The search engine device of claim 1, wherein the database further comprises a real estate related vocabulary database, and the plurality of real estate related words are recorded, wherein the plurality of real estate related words Real estate related terms include: a county name, a city name, a township name, a town name, a district name, a li name, a street name, a well-known landmark name, a public facility name, a known community name, and A known object abbreviation is used as the analysis basis for the analysis module.

The search engine device of claim 1, wherein the data source is a real estate object database or the communication module, and the real estate object database record includes at least one object description, one address, and a community name. And at least two of the real estate object materials in the group formed by the short name, the plurality of first keywords include at least one address, a community name or an object short name.

The search engine device of claim 1, wherein the connection module calculates a plurality of semantic distances between the plurality of first keywords by a semantic analysis algorithm, according to the plurality of semantic distances Establishing an association between each first keyword and the plural second keyword.

The search engine device of claim 4, wherein the sorting module sorts each of the first keywords and the plurality of second keywords into a tentative order according to the plurality of semantic distances.

The search engine device of claim 5, wherein the sorting module adds a first weight according to the cumulative number of selected points of the plurality of second keywords or/and the size of the accumulated searched times The initial ranking order is generated by changing the order of the plurality of second keywords in the provisional arrangement order for each of the semantic distances.

The search engine device of claim 1, wherein when the search module confirms that the first keyword does not match the search string, storing the search string and the accumulated searched number to the database.

The search engine device of claim 1, wherein the search module further records a specific second keyword selected in the recommendation list, and records the cumulative selection of the specific second keyword. The number of times, so that the sorting module updates the initial sorting order.

The search engine device of claim 1, wherein the attribute data further includes an associated quantity, the number of real estate objects that can be searched for when searching for the keyword.

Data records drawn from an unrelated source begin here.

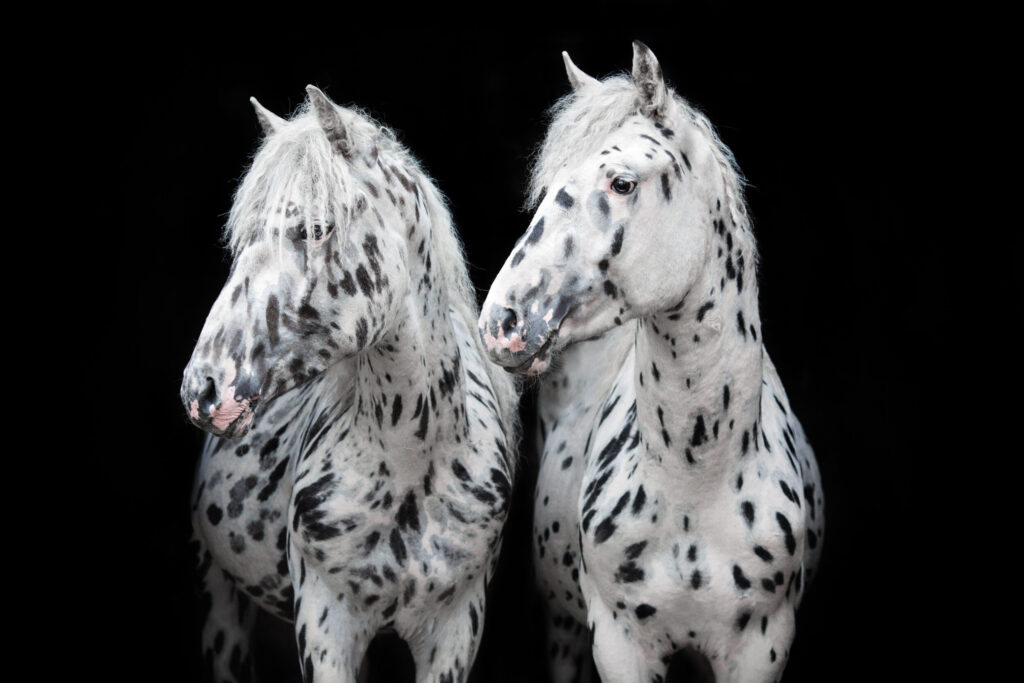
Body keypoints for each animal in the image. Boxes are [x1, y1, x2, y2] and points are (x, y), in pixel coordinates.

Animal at [180, 85, 519, 683]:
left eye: (315, 229)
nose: (203, 390)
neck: (411, 462)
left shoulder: (455, 633)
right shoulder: (326, 626)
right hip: (220, 600)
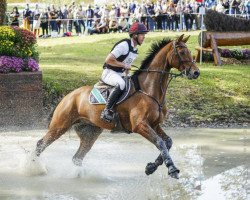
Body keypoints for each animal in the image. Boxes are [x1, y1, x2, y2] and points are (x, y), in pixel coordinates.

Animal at [35, 33, 199, 179]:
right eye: (182, 52)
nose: (196, 73)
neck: (149, 90)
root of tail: (68, 97)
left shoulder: (154, 124)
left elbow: (168, 142)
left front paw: (151, 167)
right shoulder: (140, 125)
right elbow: (160, 142)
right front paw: (172, 169)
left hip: (90, 132)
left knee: (77, 157)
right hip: (60, 126)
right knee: (41, 144)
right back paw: (35, 168)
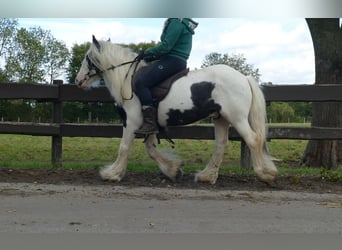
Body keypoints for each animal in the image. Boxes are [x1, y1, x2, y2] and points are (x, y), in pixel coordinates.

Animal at [75, 36, 278, 186]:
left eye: (87, 58)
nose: (78, 81)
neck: (128, 80)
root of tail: (243, 77)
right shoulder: (149, 125)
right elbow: (151, 149)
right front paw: (173, 169)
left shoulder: (131, 122)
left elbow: (124, 148)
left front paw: (112, 174)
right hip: (221, 118)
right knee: (221, 145)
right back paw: (207, 176)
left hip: (237, 118)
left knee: (252, 140)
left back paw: (265, 175)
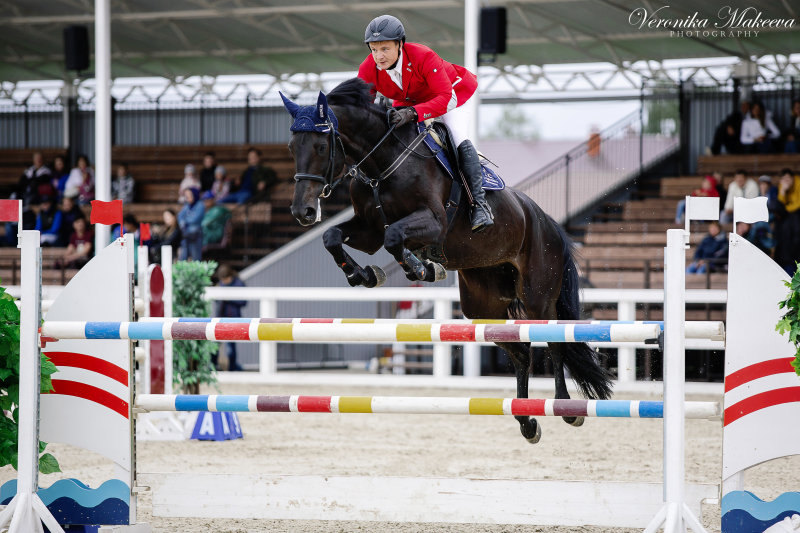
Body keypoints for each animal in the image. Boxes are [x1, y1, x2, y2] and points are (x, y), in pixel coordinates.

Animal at [282, 79, 612, 442]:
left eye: (320, 147)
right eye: (291, 147)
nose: (302, 212)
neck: (382, 165)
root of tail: (547, 220)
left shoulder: (433, 222)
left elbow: (394, 237)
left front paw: (421, 267)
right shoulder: (368, 231)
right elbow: (334, 237)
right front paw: (364, 275)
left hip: (538, 295)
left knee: (555, 342)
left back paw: (565, 407)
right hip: (484, 305)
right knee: (520, 352)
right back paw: (527, 420)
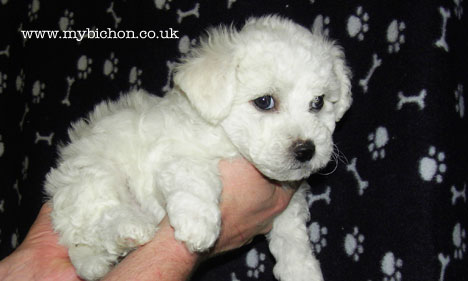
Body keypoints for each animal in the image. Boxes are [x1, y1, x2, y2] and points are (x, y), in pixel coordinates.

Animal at [44, 15, 352, 280]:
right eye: (265, 101)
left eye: (318, 102)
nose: (306, 150)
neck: (225, 137)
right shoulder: (170, 155)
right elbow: (193, 177)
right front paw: (198, 223)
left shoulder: (290, 201)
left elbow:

The search engine device of claim 9, wherein when the search module confirms that the first keyword matches the search string, the search module removes the number of associations from the recommended list by more than one a preset number of the second keywords; the sorting module adds a second weight to each of the semantic distances according to the size of the association, by changing the plurality of second keywords in the provisional arrangement order Sequence, the initial ranking order is generated; when the search module confirms that the first keyword matches the search string, the search module lists the plurality of second keywords together with the corresponding plurality of associated numbers Enter the list of recommendations.